In the draft policy document, the parties pledge to pass a natural environment bill that they believe will put in place key legislative changes to restore and protect nature, including targets for the restoration of nature. legally binding nature to halt the decline of Scotland’s biodiversity by 2030.
The document says the aim would be to introduce legislation in the third year of this parliamentary session, following on from Scotland’s new biodiversity strategy due to be released in 2022.
The introduction of such legally binding targets has been a bone of contention for green groups in England campaigning on the environmental bill, and environmental NGO Scottish Environment Link has said it looks forward to working with them. the Scottish Government to roll out its implementation, if the policy is upheld.
Nonetheless, Deborah Long, director of Scottish Environment Link, said that “with 1 in 9 species in Scotland threatened with national extinction, it is worrying that this legislation is in the second half of the parliamentary session”.

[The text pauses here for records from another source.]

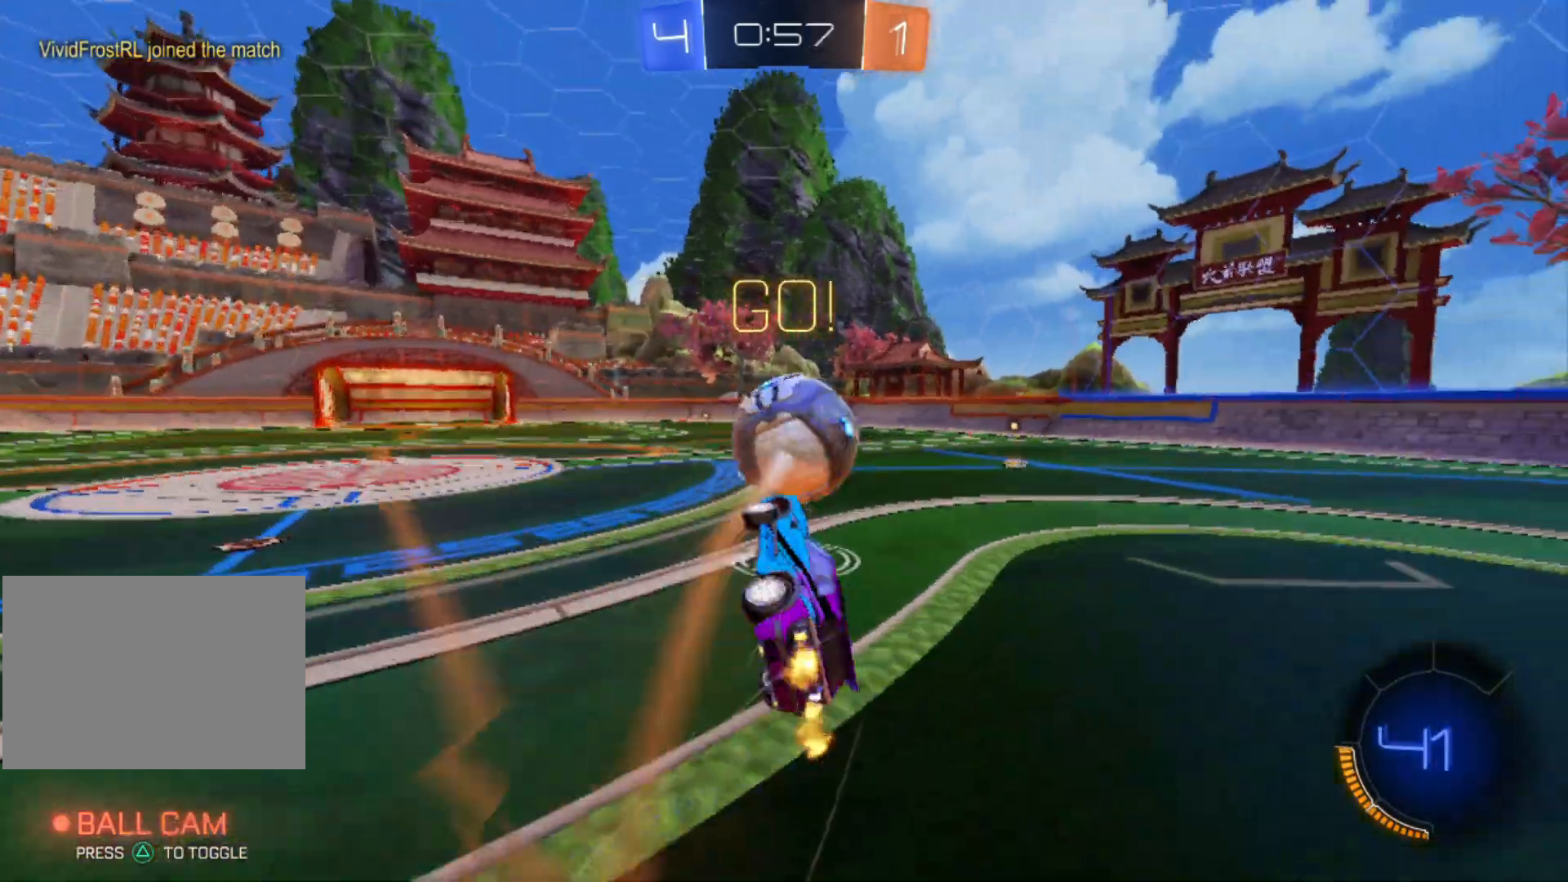
{"buttons": ["X", "R2"], "left_stick": "right", "events": [[33, "B", "down"], [200, "A", "up"], [500, "B", "up"]]}
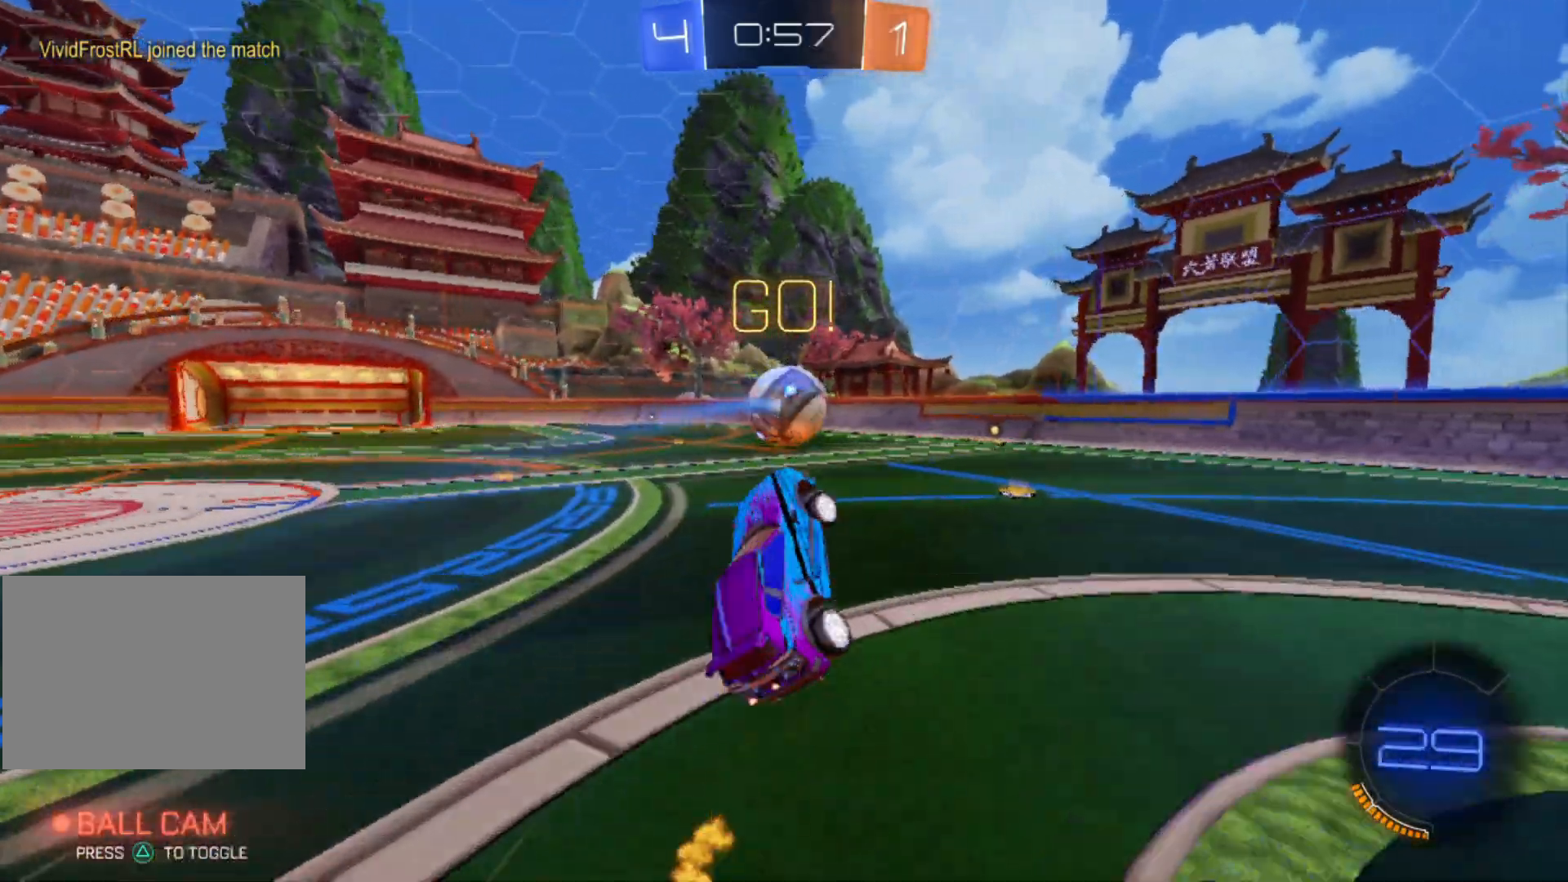
{"buttons": ["B", "R2"], "left_stick": "center", "events": [[33, "X", "up"], [33, "left_stick", "up-right"], [133, "B", "down"], [200, "B", "up"], [267, "left_stick", "center"], [333, "B", "down"]]}
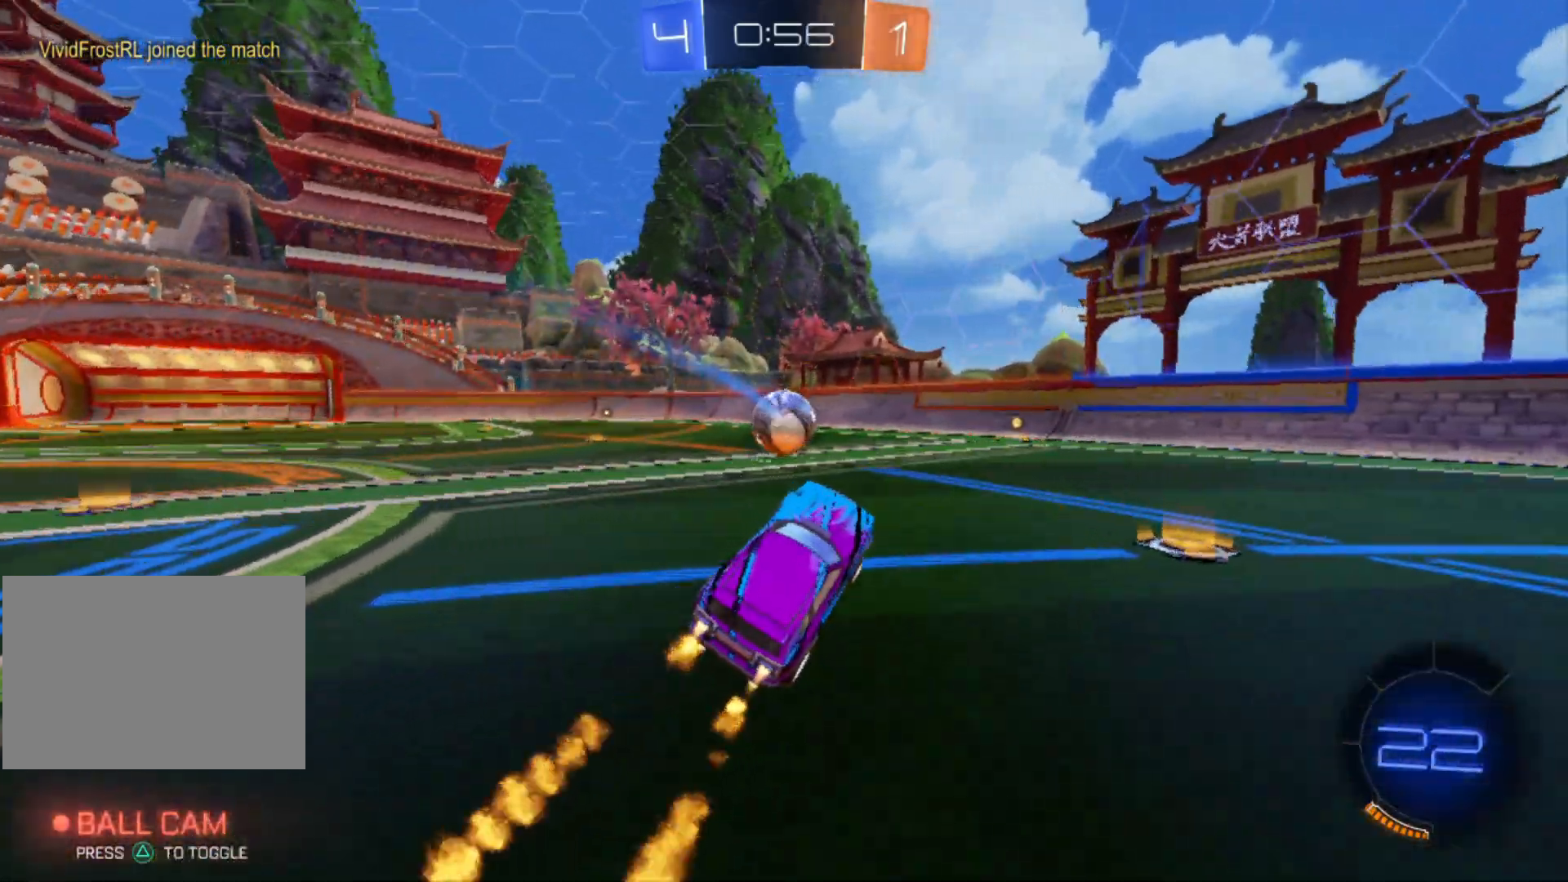
{"buttons": ["B", "R2"], "left_stick": "center", "events": [[133, "left_stick", "right"], [267, "left_stick", "center"], [367, "left_stick", "right"], [467, "A", "down"], [467, "left_stick", "center"], [500, "A", "up"]]}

Other green commitments in the SNP-Green Pact document include commitments to designate at least one new national park by the end of the current parliamentary session, to integrate natural networks into national planning policy to enable key habitats and wildlife to thrive, support for regenerative agriculture, and better protections for Scotland’s marine habitats.
Measures are also outlined to reduce packaging waste in a circular economy bill and a guarantee of multi-year funding through the new Nature Restoration Fund, which, among other things, will be used to restore and extend the tropical rainforests of the Atlantic in Scotland.
He also suggests that an environmental justice review and a review of the case in an environmental tribunal should take place, starting in spring 2023.
The parties also commit in the draft document to provide the recommendations of the Grouse Moor Management Review Panel “as a matter of urgency”, including the licensing of grouse lands.
The policy document notes that while the SNP and the Greens “do not fully agree on the role of the oil and gas sector”, they accept that countries around the world cannot pursue “the unlimited recovery of hydrocarbons if the objectives of the Paris Agreement are to be met ”.
This difference of opinion is notable since the Scottish Prime Minister, Nicola Sturgeon, recently wrote to the British government to call for a “reassessment” of the controversial plans for new oil exploration off the coast of Shetland.
Scottish Labor and climate activists both decried Sturgeon’s intervention as simply “a small step towards a position”.